README.md

March 15, 2026 · View on GitHub

Moonstep logo One Small Step in Latent, One Giant Leap for Pixels:
Fast Latent Upscale Adapter for Your Diffusion Models

Aleksandr Razin* · Danil Kazantsev* · Ilya Makarov

Project Page arXiv HuggingFace Paper HuggingFace Weights YouTube Demo

This repository contains the official implementation of the paper "One Small Step in Latent, One Giant Leap for Pixels: Fast Latent Upscale Adapter for Your Diffusion Models".

We present the Latent Upscaler Adapter (LUA), a lightweight module that performs super-resolution directly on the generator's latent code before the final VAE decoding step. LUA integrates as a drop-in component, requiring no modifications to the base model or additional diffusion stages. It enables high-resolution synthesis through a single feed-forward pass in latent space, achieving comparable perceptual quality to pixel-space methods while reducing decoding and upscaling time.

Teaser

Installation

git clone https://github.com/vaskers5/LUA.git
cd LUA
pip install -r requirements.txt

Quick Start

LUA weights are hosted on HuggingFace and downloaded automatically on first use.

Python API

import torch
from diffusers import FluxPipeline
from lua import load_model, upscale_latent

# Load models
pipe = FluxPipeline.from_pretrained("black-forest-labs/FLUX.1-dev", torch_dtype=torch.bfloat16)
pipe.to("cuda")
pipe.vae.enable_tiling()

lua_model = load_model(device="cuda")  # auto-downloads weights from HF

# Generate base latent at 1024x1024
result = pipe("a cat astronaut", output_type="latent", width=1024, height=1024)

# Unpack to VAE space
latent = pipe._unpack_latents(result.images, 1024, 1024, pipe.vae_scale_factor)
latent = (latent / pipe.vae.config.scaling_factor) + pipe.vae.config.shift_factor

# Upscale x2 (1024 -> 2048) or x4 (1024 -> 4096)
upscaled = upscale_latent(lua_model, latent, head="x2")

# Decode to image
image = pipe.vae.decode(upscaled.to(torch.bfloat16), return_dict=False)[0]
image = pipe.image_processor.postprocess(image, output_type="pil")[0]
image.save("output_2k.png")

CLI Inference

# 2K image (1024 -> 2048)
python inference.py --prompt "a mountain landscape, cinematic" --head x2

# 4K image (1024 -> 4096)
python inference.py --prompt "a mountain landscape, cinematic" --head x4 --output landscape_4k.png

# Use a local checkpoint
python inference.py --prompt "hello" --weights ./my_checkpoint.pth --head x2

Gradio Demo

Interactive demo with side-by-side comparison against direct FLUX generation:

python gradio_demo.py

The demo compares LUA path (FLUX@1024 + LUA upscale) vs Direct path (FLUX@target) at the same output resolution, with interactive magnifying loupes and timing breakdowns.
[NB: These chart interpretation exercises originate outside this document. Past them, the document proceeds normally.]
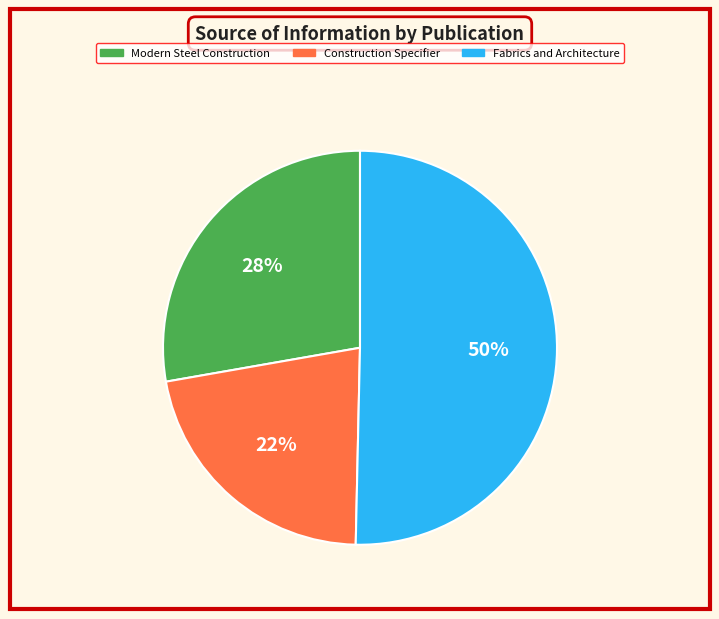

To the nearest percent, what percentage of the pie is Construction Specifier?

22%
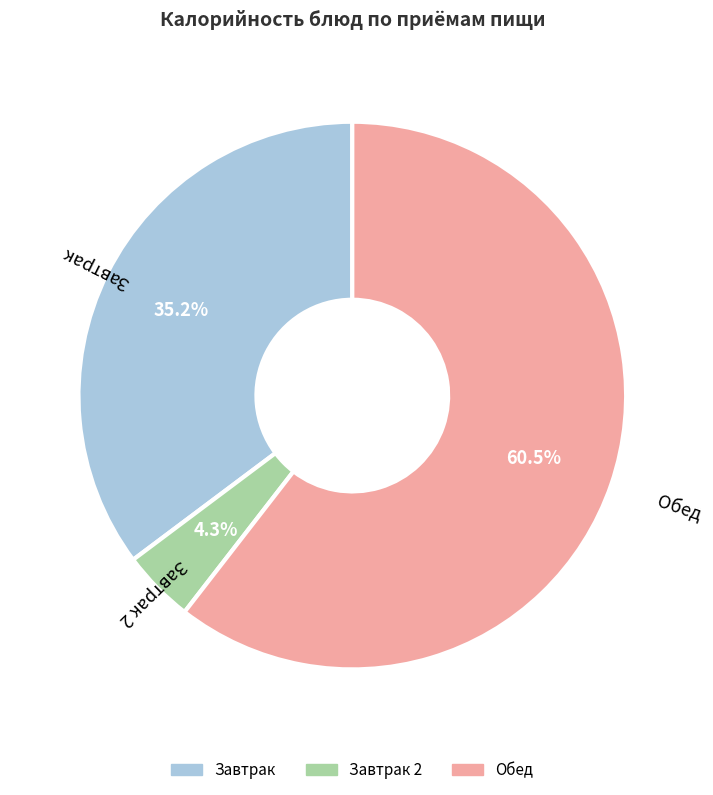

Does any single category account for the majority?

Yes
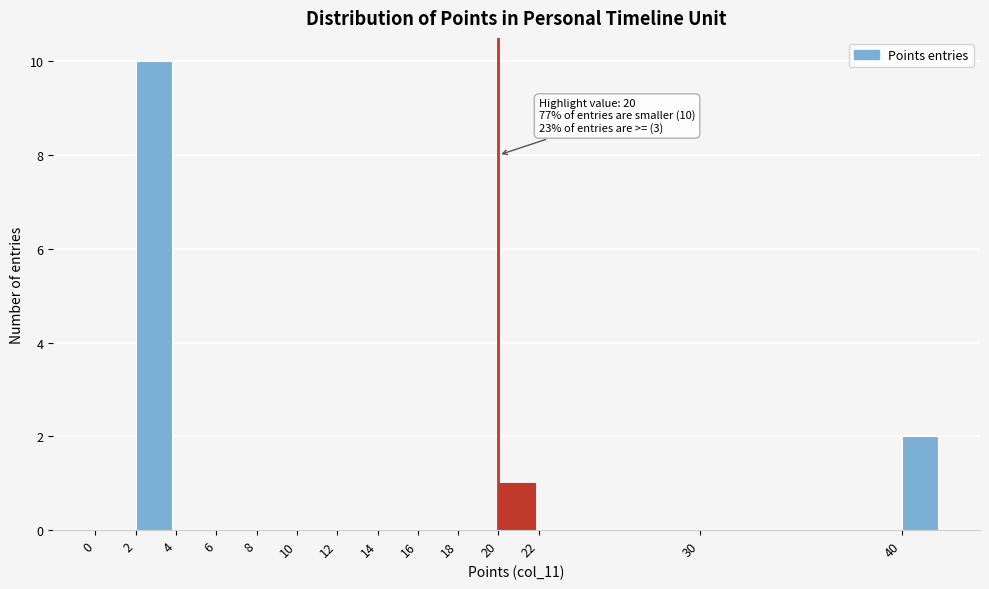

Which range on the x-axis has the tallest bar?

2 to 4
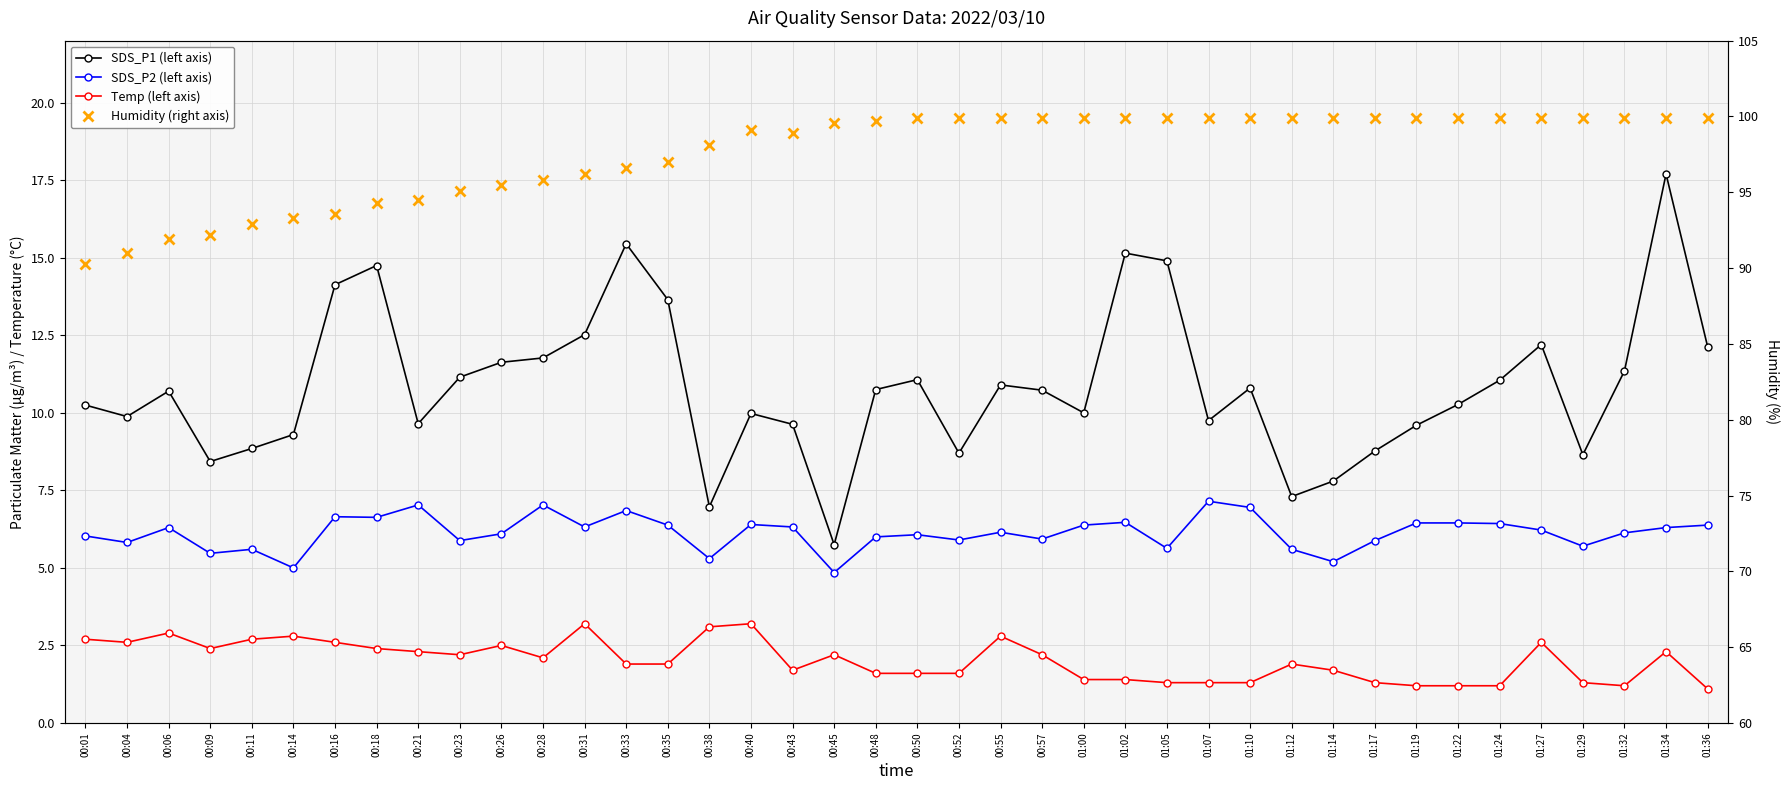

Reading left to right, what are all the values shown in this chart?

SDS_P1 (left axis): 00:01=10.2	00:04=9.9	00:06=10.7	00:09=8.4	00:11=8.8	00:14=9.3	00:16=14.1	00:18=14.8	00:21=9.7	00:23=11.2	00:26=11.6	00:28=11.8	00:31=12.5	00:33=15.4	00:35=13.7	00:38=7.0	00:40=10.0	00:43=9.6	00:45=5.8	00:48=10.8	00:50=11.1	00:52=8.7	00:55=10.9	00:57=10.7	01:00=10.0	01:02=15.2	01:05=14.9	01:07=9.8	01:10=10.8	01:12=7.3	01:14=7.8	01:17=8.8	01:19=9.6	01:22=10.3	01:24=11.1	01:27=12.2	01:29=8.7	01:32=11.3	01:34=17.7	01:36=12.1
SDS_P2 (left axis): 00:01=6.0	00:04=5.8	00:06=6.3	00:09=5.5	00:11=5.6	00:14=5.0	00:16=6.7	00:18=6.6	00:21=7.0	00:23=5.9	00:26=6.1	00:28=7.0	00:31=6.3	00:33=6.8	00:35=6.4	00:38=5.3	00:40=6.4	00:43=6.3	00:45=4.8	00:48=6.0	00:50=6.1	00:52=5.9	00:55=6.2	00:57=5.9	01:00=6.4	01:02=6.5	01:05=5.6	01:07=7.2	01:10=7.0	01:12=5.6	01:14=5.2	01:17=5.9	01:19=6.5	01:22=6.5	01:24=6.4	01:27=6.2	01:29=5.7	01:32=6.1	01:34=6.3	01:36=6.4
Temp (left axis): 00:01=2.7	00:04=2.6	00:06=2.9	00:09=2.4	00:11=2.7	00:14=2.8	00:16=2.6	00:18=2.4	00:21=2.3	00:23=2.2	00:26=2.5	00:28=2.1	00:31=3.2	00:33=1.9	00:35=1.9	00:38=3.1	00:40=3.2	00:43=1.7	00:45=2.2	00:48=1.6	00:50=1.6	00:52=1.6	00:55=2.8	00:57=2.2	01:00=1.4	01:02=1.4	01:05=1.3	01:07=1.3	01:10=1.3	01:12=1.9	01:14=1.7	01:17=1.3	01:19=1.2	01:22=1.2	01:24=1.2	01:27=2.6	01:29=1.3	01:32=1.2	01:34=2.3	01:36=1.1
Humidity (right axis): 00:01=90.3	00:04=91.0	00:06=91.9	00:09=92.2	00:11=92.9	00:14=93.3	00:16=93.6	00:18=94.3	00:21=94.5	00:23=95.1	00:26=95.5	00:28=95.8	00:31=96.2	00:33=96.6	00:35=97.0	00:38=98.1	00:40=99.1	00:43=98.9	00:45=99.6	00:48=99.7	00:50=99.9	00:52=99.9	00:55=99.9	00:57=99.9	01:00=99.9	01:02=99.9	01:05=99.9	01:07=99.9	01:10=99.9	01:12=99.9	01:14=99.9	01:17=99.9	01:19=99.9	01:22=99.9	01:24=99.9	01:27=99.9	01:29=99.9	01:32=99.9	01:34=99.9	01:36=99.9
You can configure the FLUX model via environment variables:

FLUX_MODEL_ID="black-forest-labs/FLUX.1-dev" python gradio_demo.py

Model Details

ArchitectureSwinIR-based transformer with multi-head upsampling
Parameters~250M
Input16-channel VAE latent (FLUX latent space)
Headsx2 (2x upscaling), x4 (4x upscaling)
OutputUpscaled 16-channel VAE latent

LUA operates entirely in the latent space — it upscales the latent code before the VAE decoder, which means the expensive VAE decode only happens once at the target resolution.

Training

Training code will be released soon.

Citation

@article{razin2024lua,
  title={One Small Step in Latent, One Giant Leap for Pixels: Fast Latent Upscale Adapter for Your Diffusion Models},
  author={Razin, Aleksandr and Kazantsev, Danil and Makarov, Ilya},
  journal={arXiv preprint arXiv:2511.10629},
  year={2024}
}

License

This project is licensed under the Apache License 2.0 — see the LICENSE file for details.